Operational transition: From deployment onward, every prediction the model makes is recorded permanently and contributes to its growing live performance history. The model's rankings and metrics will update based on live performance, not just backtest results.
Availability: Deployed models become available for other users to track. Anyone can subscribe to receive the model's daily predictions.
Live Operation
Deployed models run continuously, generating predictions every trading day indefinitely.
Daily prediction cycle: Live data is released on weekdays, several hours after US stock market close. Early the following trading day, the model processes this data and generates predictions for tracked tickers.
Performance tracking: Live performance metrics accumulate over time. The longer a model operates, the more data points contribute to its track record. This growing history makes the model's performance increasingly verifiable.
Continuous operation: There is no automatic shutdown based on performance - models that perform poorly continue generating predictions just like successful models. This "build and forget" approach means any deployed model will keep operating.
Key Takeaways
Immutability is fundamental - Once frozen, a model's logic never changes. This ensures consistent, verifiable behavior over time.
Any model can run - Performance doesn't determine whether a model continues operating. Failed models don't deploy, but any model that passes validation and freezing will run continuously regardless of results.
Track records grow with time - The longer a model operates, the more valuable its verified performance data becomes. Time validates models in ways backtests cannot.
FAQ
Can I stop a deployed model?
No. Once you start creating a model, it will complete the full lifecycle automatically. If the model doesn't fail during training or validation, it will be deployed and run continuously. You cannot retract or stop a deployed model.

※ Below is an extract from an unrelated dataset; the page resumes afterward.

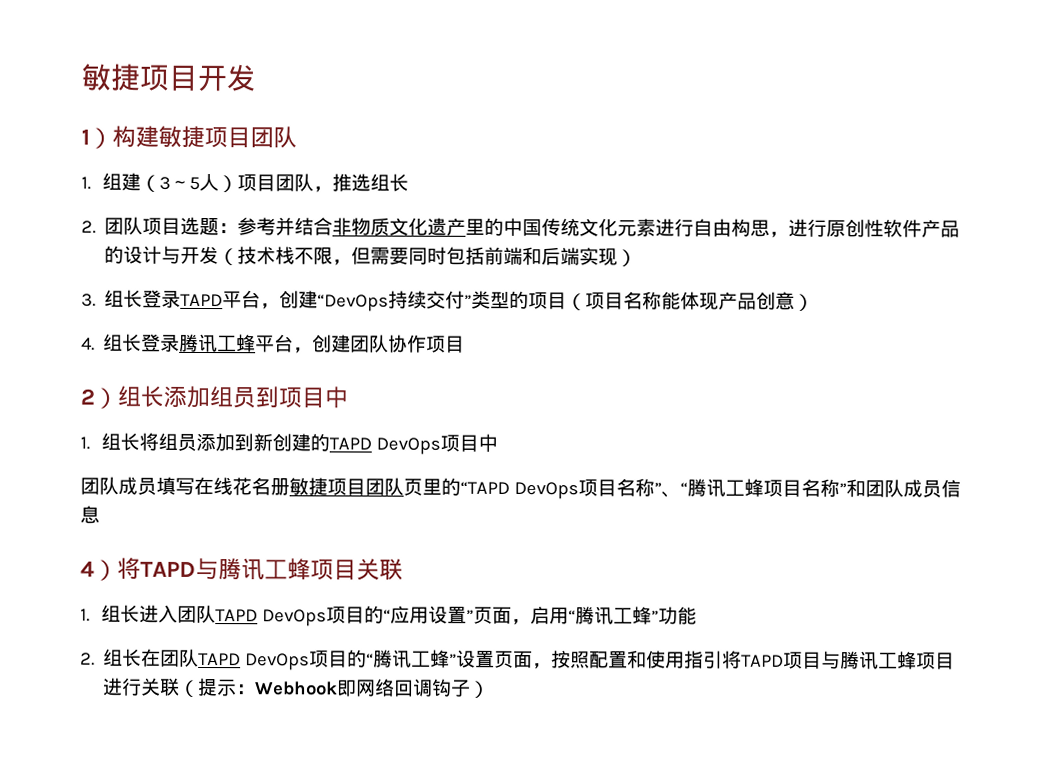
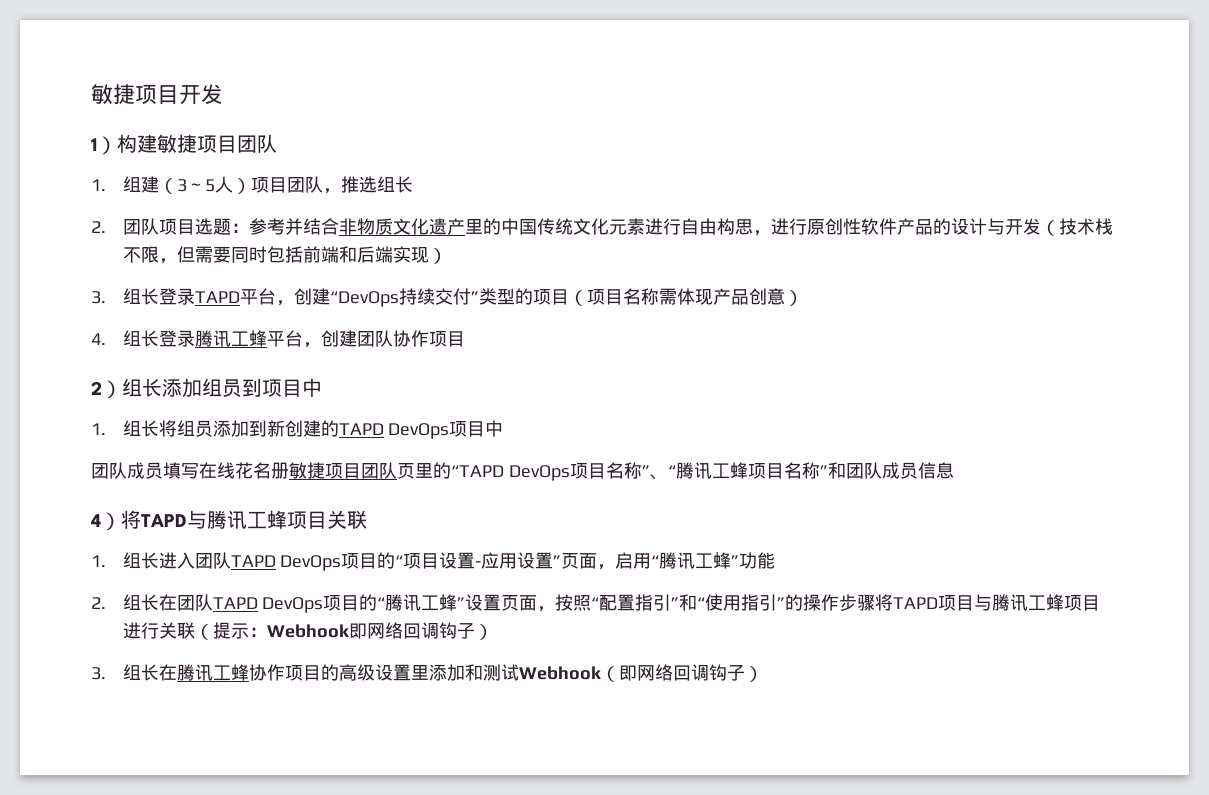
[661,291,682,310] 能 -> [658,288,677,305] 需
(392, 615) none -> [403,552,482,569] 项目设置-
[589,650,724,669] 配置和使用指引 -> [591,594,876,611] “配置指引”和“使用指引”的操作步骤
(491, 689) none -> [91,664,763,682] // 3.组长在腾讯工蜂协作项目的高级设置里添加和测试Webhook（即网络回调钩子）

You can choose not to track your own model, but it will continue operating and generating predictions regardless. Other users can still track it.
What happens to a model's predictions if it performs poorly?
Nothing. The model continues generating predictions and they continue being recorded. Poor performance doesn't stop a model from operating. This is intentional - all models run continuously regardless of results.
Can I see a model's algorithm or code?
No. Models exist as binary files. You can see the model's complete prediction history, performance metrics, and backtest results, but not the internal logic or code.